Be a Christian in New York
You can use your vocation for missions on a mission field. No really, you can! You read it right. You can use whatever vocation you are in, that you are passionate about, and that God has called you to for missions and even on a mission field. One of my dear friends from college is doing this very thing. He is moving his family to the missions field where he will continue to work in his own vocation (which is not vocational ministry, in case that was not clear yet). “How does that work?” you might ask. Well, for him it involves really two things: serving the local Church in a place that desperately needs more grounded and mature Christians and by being an evangelist (missionary) in his vocation/workplace in the new country he is moving to where the Gospel is not as readily available as it is in places like the United States. To put it simply, he is moving to another country, where the Gospel is more desperately needed, to be a good Christian. That my friends is missions, he is a missionary, and believe it or not you are called to do the exact same thing.

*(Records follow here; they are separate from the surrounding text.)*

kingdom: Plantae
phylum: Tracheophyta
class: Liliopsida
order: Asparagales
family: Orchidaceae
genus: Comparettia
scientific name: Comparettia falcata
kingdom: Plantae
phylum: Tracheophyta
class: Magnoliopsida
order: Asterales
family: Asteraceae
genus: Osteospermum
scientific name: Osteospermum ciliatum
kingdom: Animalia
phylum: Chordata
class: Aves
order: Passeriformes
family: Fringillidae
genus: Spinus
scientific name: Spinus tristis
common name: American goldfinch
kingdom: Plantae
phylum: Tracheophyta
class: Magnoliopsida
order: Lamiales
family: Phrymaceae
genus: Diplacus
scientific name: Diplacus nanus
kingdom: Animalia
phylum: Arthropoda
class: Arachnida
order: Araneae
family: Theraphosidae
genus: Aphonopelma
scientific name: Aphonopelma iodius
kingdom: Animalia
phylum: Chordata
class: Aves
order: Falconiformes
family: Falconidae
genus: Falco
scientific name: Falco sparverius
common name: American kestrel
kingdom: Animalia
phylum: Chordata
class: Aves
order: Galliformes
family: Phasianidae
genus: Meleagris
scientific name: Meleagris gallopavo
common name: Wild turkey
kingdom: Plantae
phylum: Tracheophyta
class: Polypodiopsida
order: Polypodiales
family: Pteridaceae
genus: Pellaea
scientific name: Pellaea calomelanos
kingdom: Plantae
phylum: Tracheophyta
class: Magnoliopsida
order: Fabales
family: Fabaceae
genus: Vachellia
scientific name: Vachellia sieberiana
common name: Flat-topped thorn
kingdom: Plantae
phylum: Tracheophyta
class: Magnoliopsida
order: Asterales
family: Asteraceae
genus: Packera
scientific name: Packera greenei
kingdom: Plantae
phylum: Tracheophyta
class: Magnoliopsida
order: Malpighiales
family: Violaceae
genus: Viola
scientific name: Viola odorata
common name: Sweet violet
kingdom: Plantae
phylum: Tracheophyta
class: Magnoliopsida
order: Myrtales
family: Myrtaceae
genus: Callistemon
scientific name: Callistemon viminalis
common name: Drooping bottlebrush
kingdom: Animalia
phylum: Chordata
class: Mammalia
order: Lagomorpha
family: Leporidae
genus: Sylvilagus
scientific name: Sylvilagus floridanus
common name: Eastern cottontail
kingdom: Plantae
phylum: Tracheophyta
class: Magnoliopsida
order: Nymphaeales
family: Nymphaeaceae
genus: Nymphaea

My aunt Shelly was a single missionary to Kenya and Tanzania her entire adult life. After I surrendered to the ministry at the age of twelve I asked her what her call to ministry was like. Keep in mind that at the time for me a call to ministry was something I saw in my youthful ignorance as dramatic. Like Moses at the burning bush being called to go and rescue God’s people from Pharaoh, I saw it as a holy ground sort of moment. Which is why my aunts answer shocked me and confused me at the time. She simply replied that she heard a sermon on the Great Commission and understood the passage to be addressing anyone who decides to follow Christ, which meant her. So naturally she gave her entire life to spreading the Gospel in east Africa. She told me that the Great Commission makes every Christian a missionary, and that it is only a matter of obedience verses disobedience. Weighty stuff right? The scary part of all of this is that she is right! The Great Commission is for all of Christ’s followers, which means you, as Jesus said, are to make disciples of all nations (Matthew 28:16-20).
Now, what you are probably wondering is how do vocational missions and the call of all disciples to the missionary task have to do with being a Christian in New York? I am glad you asked. When I moved to New York in March of 2025, one of the difficulties about pastoring in the City that I was warned of was that people, especially young families having kids, do not stay in the city long. That often people prefer not to bring up a family here and that few people stay in the city for the long-run. They leave a place that desperately needs them to stay. Herein lies the title of this blog and my appeal: stay. That’s it that’s the message, you can close this browser now. Stay! Commit yourself to being a Christian in New York City, a place that desperately needs the Gospel and that needs people to use their vocation for the advancement of the Gospel. Stay. Commit to this mission field, stick it out for the long haul, see the Gospel opportunity in this city and commit to being a missionary here, because it is needed. Commit to plugging into your local Church and serving it as a faithful Christian. Commit to use your vocation for the sake of the Gospel. Commit to being a Christian in New York City!
But wait there is more! I actually lied to you when I said that my main appeal is to stay, I have a second appeal with this post and it is to go! If you live somewhere that is well reached by the Gospel, that has Churches on every corner that are full and healthy, why not move to a place where the Church and the Gospel need healthy and evangelistic Christians? Maybe even somewhere like New York City? This was part of my family’s motivation in moving from the middle of the Bible-Belt to Brooklyn New York. I could be another pastor and another Christian in a place where there are hundreds of big healthy Churches full of thousands of Christians and dozens of well trained “seminarified” (my own word, like it?) pastors, or I could go be a Christian and a pastor somewhere with a greater need. The problem with the Bible-Belt in my opinion is that its a hoarder. It hoards more than it sends. What Churches need in places like where my friend is moving to, or places like New York, are not Churches with the capacity to send to instead stockpile Christians and elder qualified men, but to hit the eject button on their pews! My second appeal is go! Go somewhere the Gospel is not. Go be an evangelist in your own vocation in a place where good Christians are hard to come by. Go move where the Church is struggling to grow and come along side a pastor and his congregation to advance the Gospel in that difficult place. Maybe even go and be a Christian in New York City.